EXTRACTED TEXT —
=== Begin Enclosure ===

The reserve is easily accessible from major cities and transportation hubs. King Shaka International Airport in Durban is a three-hour drive from the northern entrance, while OR Tambo International Airport in Johannesburg is roughly a six-hour drive away.

== Geology ==
The reserve lies on the eastern margin of the ancient Kaapvaal Craton, one of the world's oldest pieces of continental crust. The oldest rocks in the reserve are Archaean granitoids and gneisses, more than three billion years old forming a stable basement foundation for younger layers.

Above the basement, isolated inliers of the Nsuze Group (part of the Pongola Supergroup) crop out along the White Umfolozi valley. These rocks are around 3.0 billion years old and consist of volcanic flows, volcaniclastics, sandstones, conglomerates, and carbonate beds - recording ancient volcanoes, rivers, and shallow seas. Some carbonate beds in the Nsuze contain stromatolites, which are layered structures built by microbial mats. These fossils provide evidence of shallow-water environments and some of the earliest life on Earth.

Much later, during the late Carboniferous to Triassic, the area was covered by sediments of the Karoo Supergroup. These include the Dwyka Group, which preserves glacial diamictites from ice ages in southern Gondwana, and the overlying Ecca Group, dominated by mudstones, shales and some coal beds, deposited in deeper marine and delta environments.

During the Early Jurassic (about 180 million years ago), magma associated with the Karoo Large Igneous Province intruded into these sediments as thick sheets of dolerite dykes and sills. These dark igneous intrusions cut across the older Karoo rocks and are now exposed in ridges and cliffs across KwaZulu-Natal.

Together, the Archaean basement, the Nsuze Group, the Karoo sedimentary rocks, and the Jurassic dolerite intrusions show that Babanango preserves a geological record spanning nearly three billion years of Earth history.

== Conservation efforts ==
Babanango Game Reserve is home to one of South Africa's largest rewilding projects in recent decades. Over 3,500 medium- to large-sized mammals have been successfully reintroduced. These include elephants, lions, oribi, klipspringer, cheetah and endangered black rhinos.

The reintroduction process began in 2019 into smaller fenced-off areas within the reserve. Once the 3,000 head of cattle were relocated and the perimeter fence was complete, internal fences were removed allowing animals to roam freely across the 20,000-hectare reserve. Cheetah, rhino and lions were reintroduced from 2022 to mid-2023, with elephants completing the Big Five status in June 2023.

The black rhino reintroduction, in partnership with the World Wildlife Fund's Black Rhino Range Expansion Project (BRREP), was a major conservation milestone. This project aimed to establish a new population of critically endangered black rhinos in the region from several orphaned black rhinos. To protect the species, rhinos' horns are shaved down to dissuade any poachers.

=== End Enclosure ===

DATASET SECTION —
=== Begin Enclosure ===

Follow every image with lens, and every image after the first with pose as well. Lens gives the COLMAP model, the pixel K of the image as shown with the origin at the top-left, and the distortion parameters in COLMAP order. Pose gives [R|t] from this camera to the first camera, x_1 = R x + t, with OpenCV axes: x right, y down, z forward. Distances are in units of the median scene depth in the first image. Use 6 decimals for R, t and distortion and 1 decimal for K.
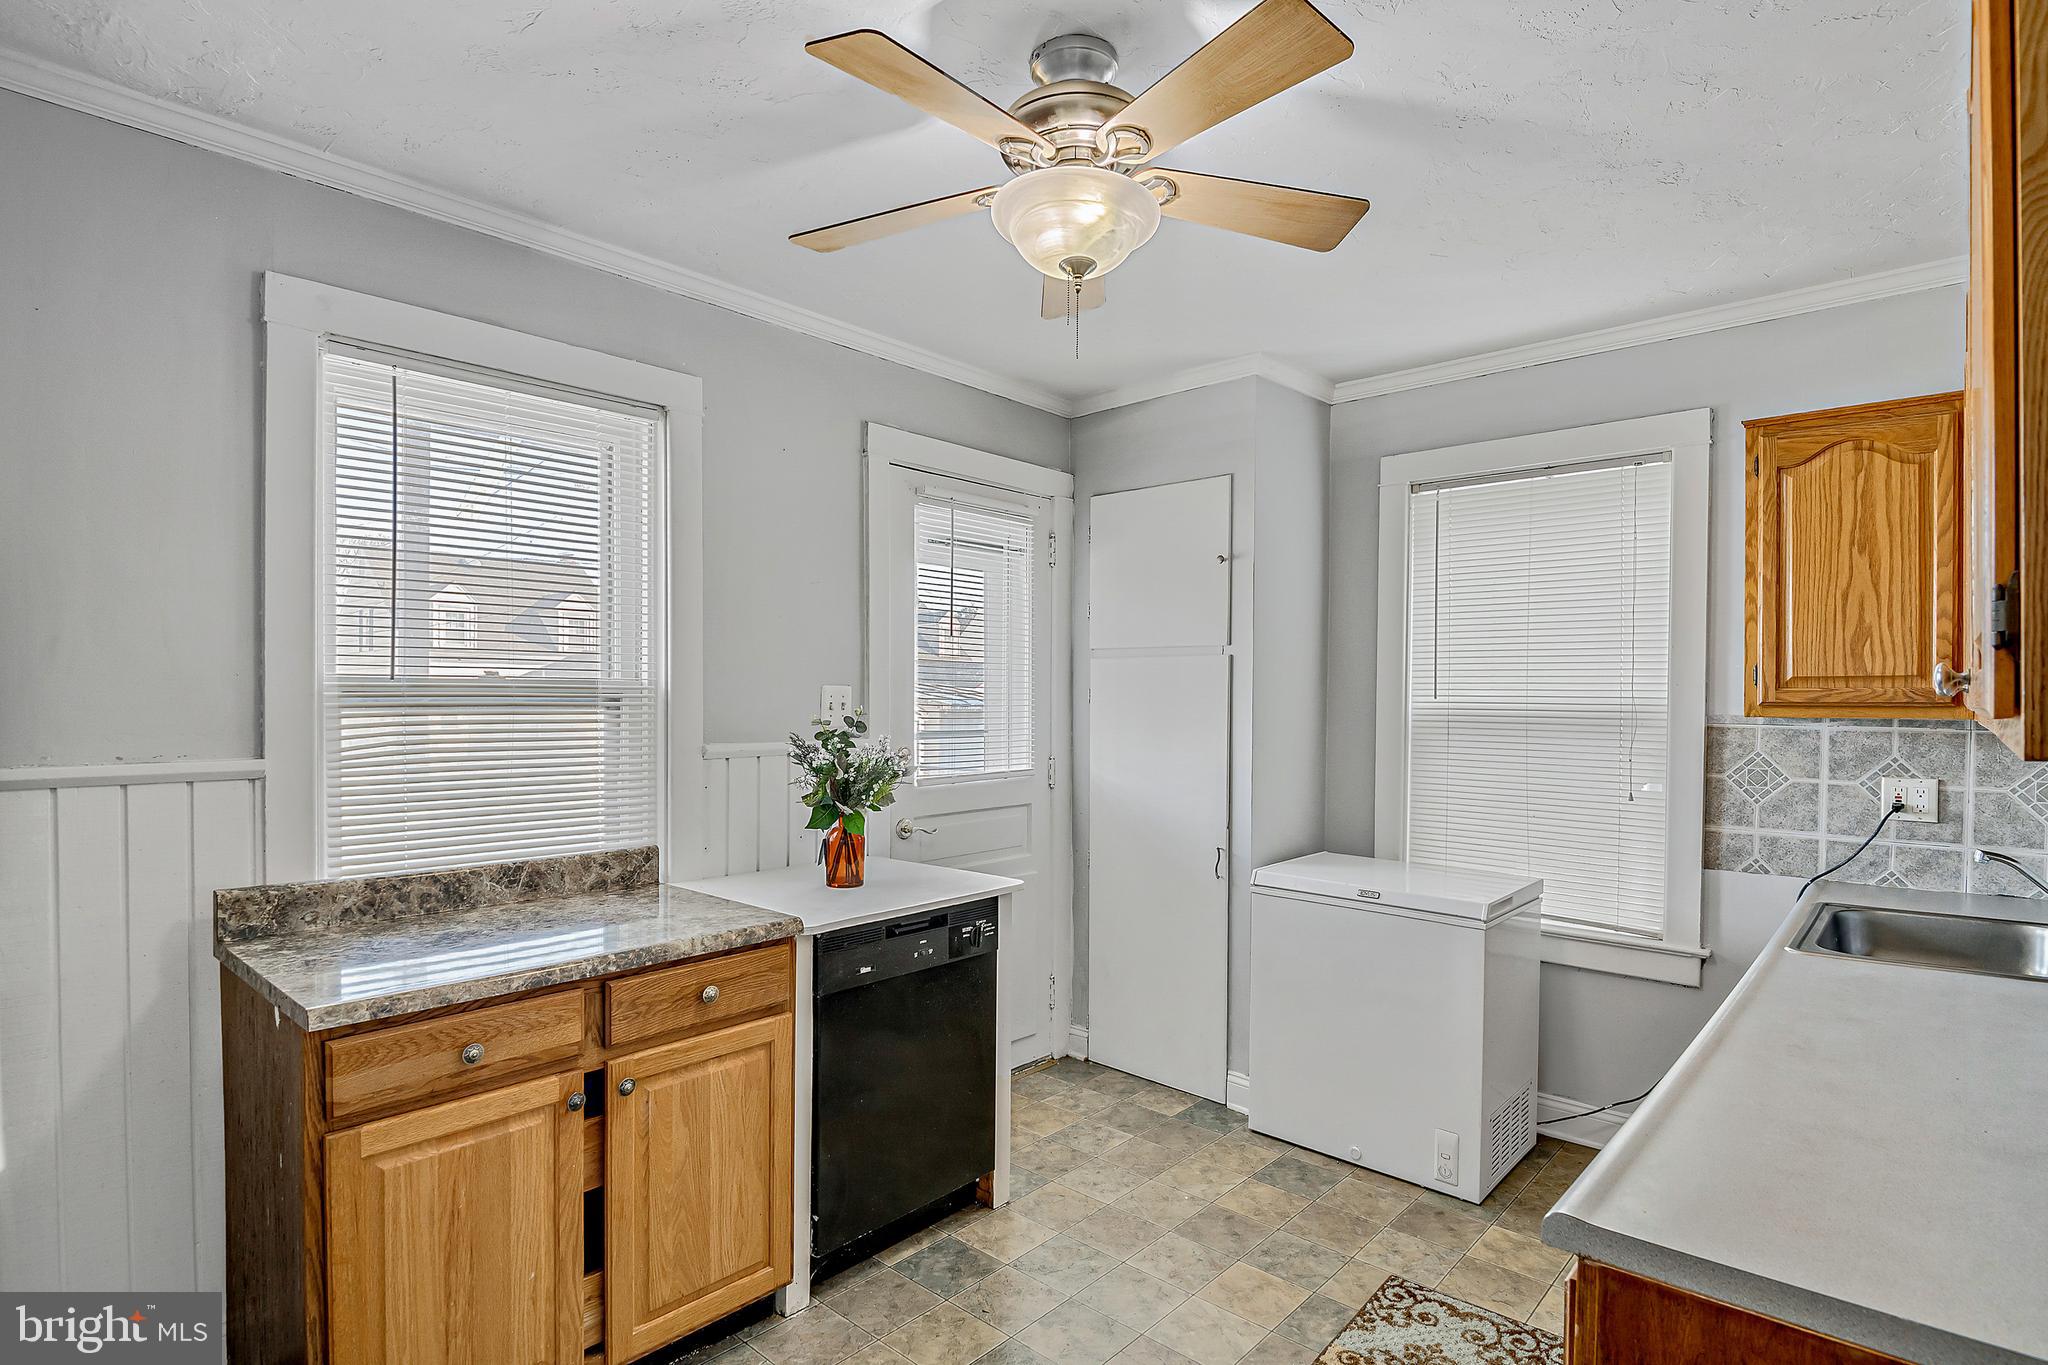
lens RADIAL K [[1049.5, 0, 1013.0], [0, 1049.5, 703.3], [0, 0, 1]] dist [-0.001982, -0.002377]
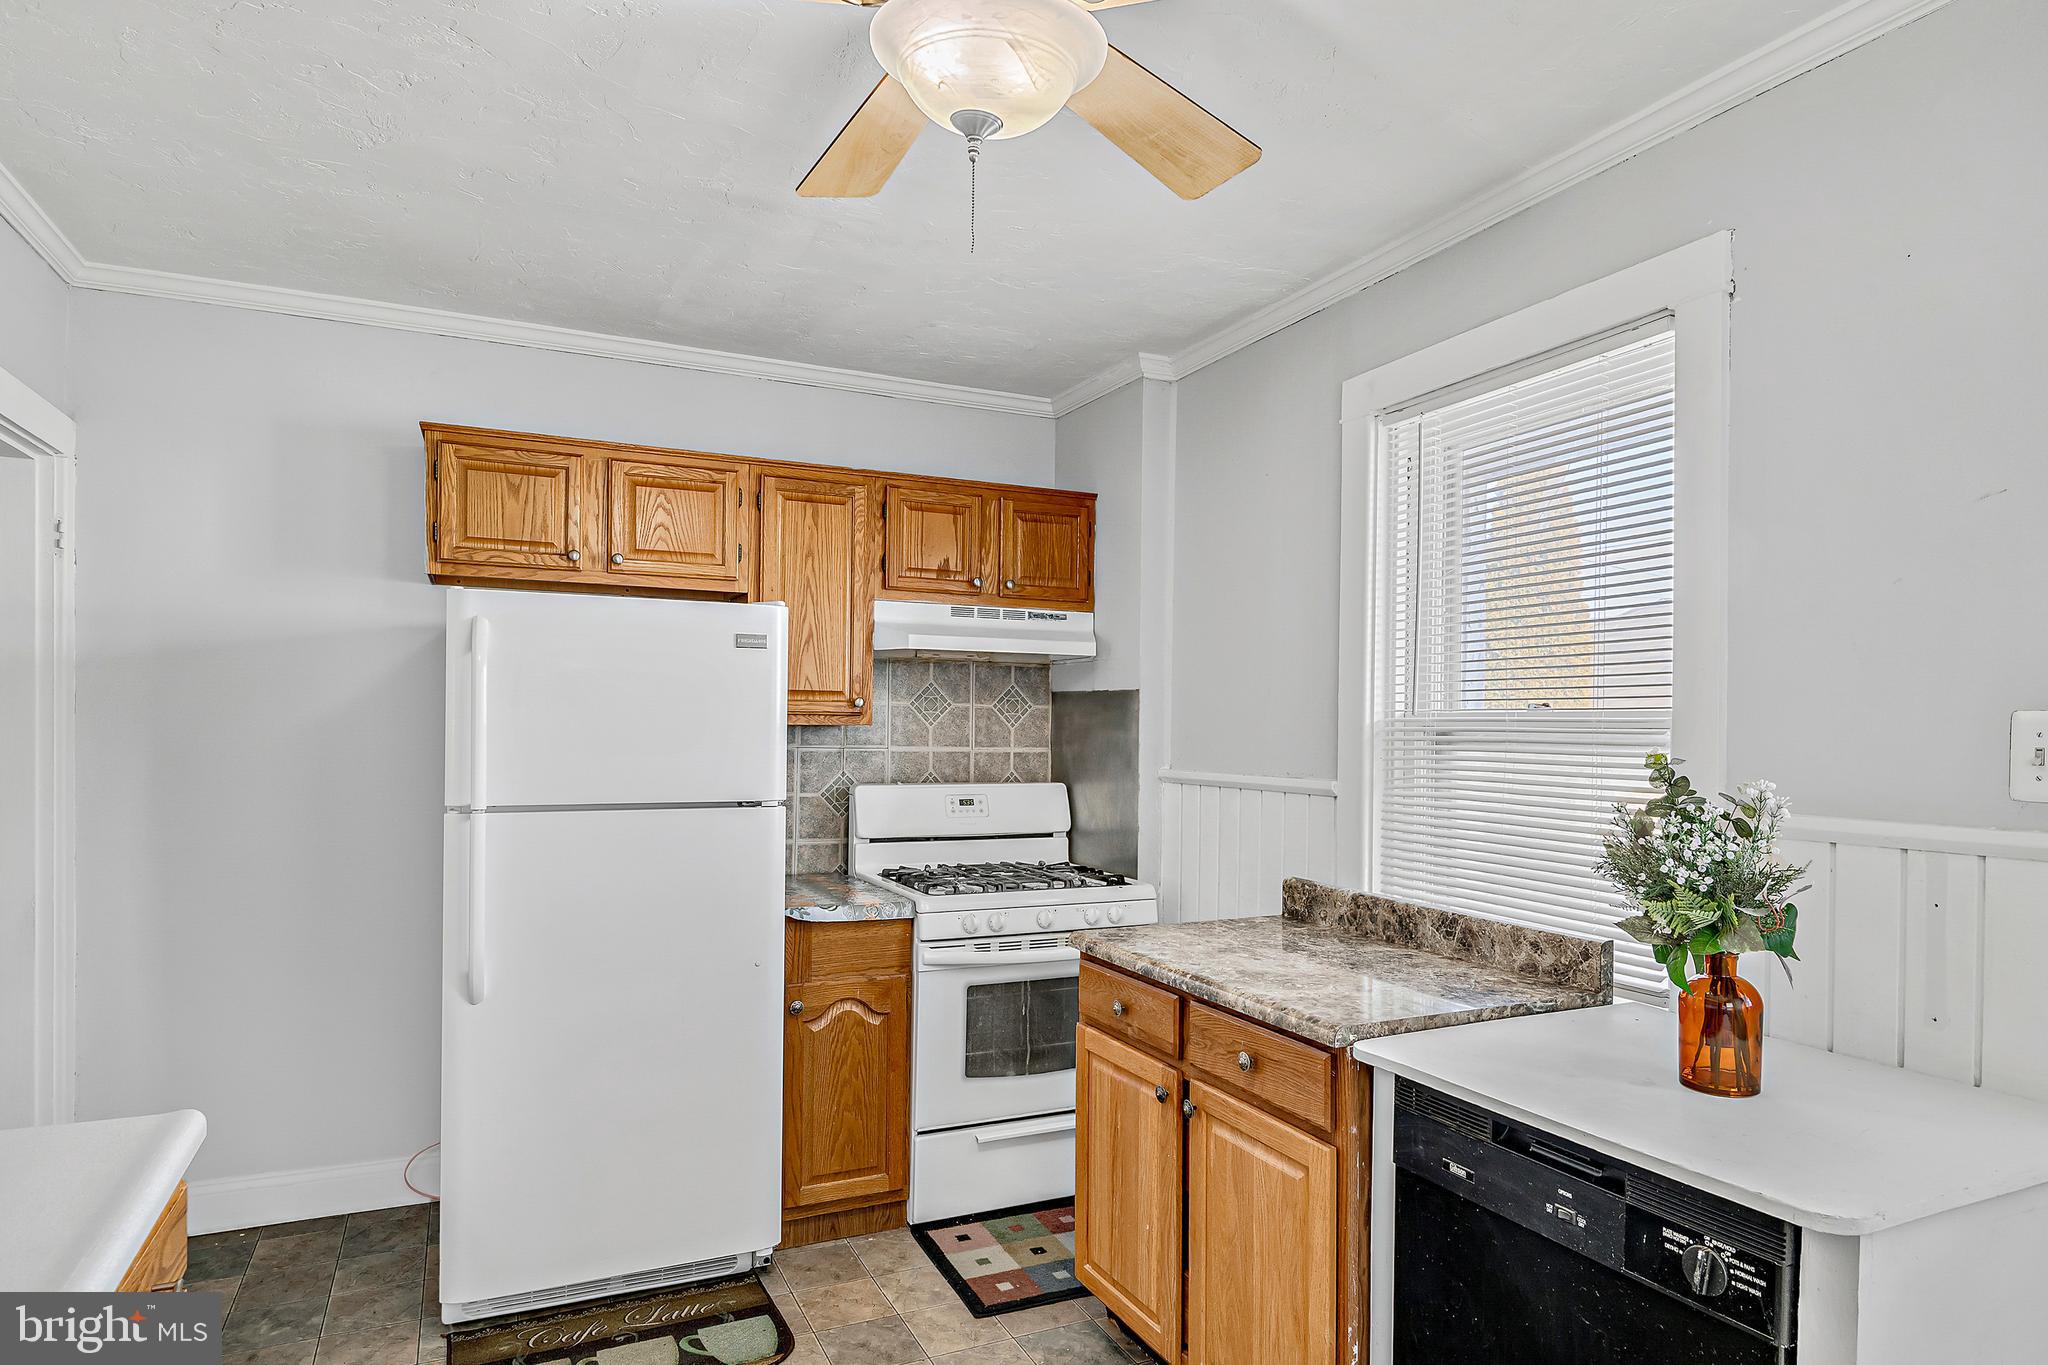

=== End Enclosure ===

PROMPT A — Please set down the passage of the text on Babanango Game Reserve from "During the Early" up to and including "of Earth history.", word for word.
PROMPT B —
Using the text on Babanango Game Reserve, answer these:
(i) How long is the drive from King Shaka International Airport to the northern entrance?
(ii) What layered structures built by microbial mats occur in some Nsuze carbonate beds?
(iii) In what month and year did elephants complete the reserve's Big Five status?
PROMPT C — Carry the text on Babanango Game Reserve on from its last sentence, keeping its encyclopedic tone.

OUTPUT A —
During the Early Jurassic (about 180 million years ago), magma associated with the Karoo Large Igneous Province intruded into these sediments as thick sheets of dolerite dykes and sills. These dark igneous intrusions cut across the older Karoo rocks and are now exposed in ridges and cliffs across KwaZulu-Natal.

Together, the Archaean basement, the Nsuze Group, the Karoo sedimentary rocks, and the Jurassic dolerite intrusions show that Babanango preserves a geological record spanning nearly three billion years of Earth history.

OUTPUT B —
(i) Three hours.
(ii) Stromatolites.
(iii) June 2023.

OUTPUT C —
== Community initiatives ==
Babanango Game Reserve has been developed as a model for community-based conservation. The land is leased from the local communities under long-term agreements, which include job creation, training, and revenue-sharing arrangements. Approximately 75% of the reserve's permanent staff are hired from local communities. The Babanango Foundation also helps send children to school, provides drinking water through boreholes, and promotes conservation awareness among children.

== Wildlife ==
In addition to the Big Five - lion, leopard, elephant, buffalo, and both black and white rhinoceros - Babanango Game Reserve is home to a range of wildlife including various antelope species such as oribi, eland and giraffe, as well as zebra, warthogs and more. It is also home to rare and elusive smaller mammals like serval, caracal, aardvark and aardwolf.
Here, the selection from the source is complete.